**SELECTED EXCERPT**
################

- Harris Technology Group’s (HT8) shares slip following the release of declining revenue results
- The company reports sales have been negatively impacted over the past nine months, with revenue moving from $15.1 million in the first quarter to $12.6 million in the third
- This drop in sales has resulted in HT8 reducing margins on certain product ranges to remain competitive, including graphic cards and gaming monitors
- To address the changing economic environment, Harris will diversify its product mix into higher margin categories and sell across various marketplaces
- Shares plummeted 26.7 per cent to 2.2 cents each at 3:13 pm AEST
Harris Technology Group’s (HT8) shares have slipped following the release of declining revenue results.
The company reported sales have been negatively impacted over the past nine months, with revenue moving from $15.1 million in the first quarter to $12.6 million in the third.
The decline was attributed to the easing pandemic restrictions and high cost-of-living impacting consumers’ spending on technology products.
It is expecting to see about 20 per cent revenue growth for the financial year, but it believes the high demand for technology products seen earlier in the year is no longer sustainable.
This drop in sales has resulted in HT8 reducing margins on certain product ranges to remain competitive, including graphic cards and gaming monitors.
To address the changing economic environment, Harris will diversify its product mix into higher-margin categories and sell across various marketplaces.
A net profit after tax loss is anticipated to land between $500,000 and $650,000. However, the board has insisted it has no intention to raise capital in the coming months.
Shares plummeted 26.7 per cent to 2.2 cents each at 3:13 pm AEST.

################

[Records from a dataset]
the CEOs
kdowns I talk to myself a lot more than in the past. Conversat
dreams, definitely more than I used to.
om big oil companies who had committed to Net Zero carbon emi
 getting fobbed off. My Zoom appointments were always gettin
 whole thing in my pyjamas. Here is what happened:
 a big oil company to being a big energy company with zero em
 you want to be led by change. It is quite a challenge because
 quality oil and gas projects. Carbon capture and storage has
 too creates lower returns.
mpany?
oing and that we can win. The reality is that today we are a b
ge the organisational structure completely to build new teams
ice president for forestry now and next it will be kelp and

################

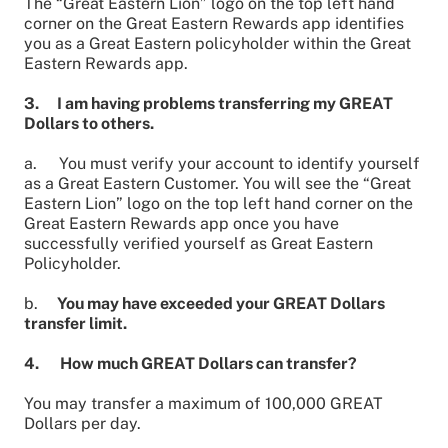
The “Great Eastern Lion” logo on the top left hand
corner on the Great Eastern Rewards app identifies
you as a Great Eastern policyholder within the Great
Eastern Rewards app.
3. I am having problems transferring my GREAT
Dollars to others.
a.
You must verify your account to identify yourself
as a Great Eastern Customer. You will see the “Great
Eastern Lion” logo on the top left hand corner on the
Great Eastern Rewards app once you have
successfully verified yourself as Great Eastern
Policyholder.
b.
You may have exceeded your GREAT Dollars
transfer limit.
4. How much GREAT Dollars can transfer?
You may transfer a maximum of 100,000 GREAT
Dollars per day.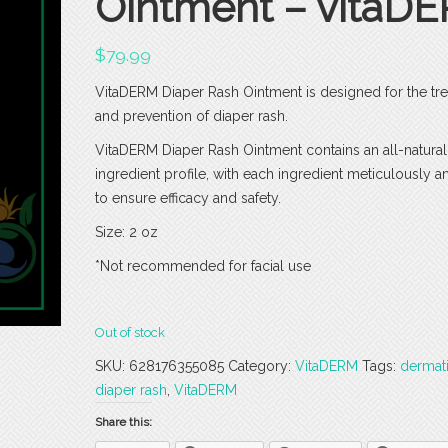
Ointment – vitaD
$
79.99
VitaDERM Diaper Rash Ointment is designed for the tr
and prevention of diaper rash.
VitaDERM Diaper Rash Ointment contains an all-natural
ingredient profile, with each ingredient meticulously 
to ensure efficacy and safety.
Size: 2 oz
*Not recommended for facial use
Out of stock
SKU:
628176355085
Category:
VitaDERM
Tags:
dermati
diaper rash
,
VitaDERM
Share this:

################

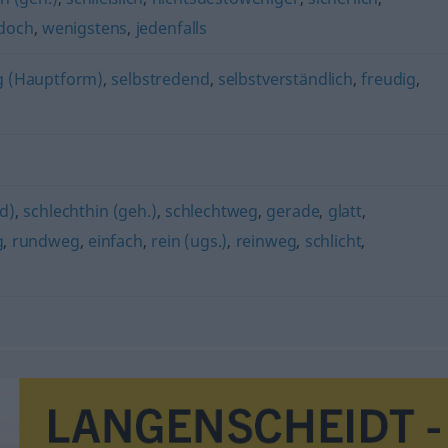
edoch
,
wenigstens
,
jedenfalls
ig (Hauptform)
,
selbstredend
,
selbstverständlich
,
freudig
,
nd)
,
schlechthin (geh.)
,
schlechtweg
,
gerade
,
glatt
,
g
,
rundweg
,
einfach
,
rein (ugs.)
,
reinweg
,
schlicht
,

################

**YOUR OBJECTIVE**
Output the passage of the Harris Technology share report from "The decline was" up to and including "3:13 pm AEST.", word for word. These records were drawn from a separate source.

**TASK RESPONSE**
The decline was attributed to the easing pandemic restrictions and high cost-of-living impacting consumers’ spending on technology products.
It is expecting to see about 20 per cent revenue growth for the financial year, but it believes the high demand for technology products seen earlier in the year is no longer sustainable.
This drop in sales has resulted in HT8 reducing margins on certain product ranges to remain competitive, including graphic cards and gaming monitors.
To address the changing economic environment, Harris will diversify its product mix into higher-margin categories and sell across various marketplaces.
A net profit after tax loss is anticipated to land between $500,000 and $650,000. However, the board has insisted it has no intention to raise capital in the coming months.
Shares plummeted 26.7 per cent to 2.2 cents each at 3:13 pm AEST.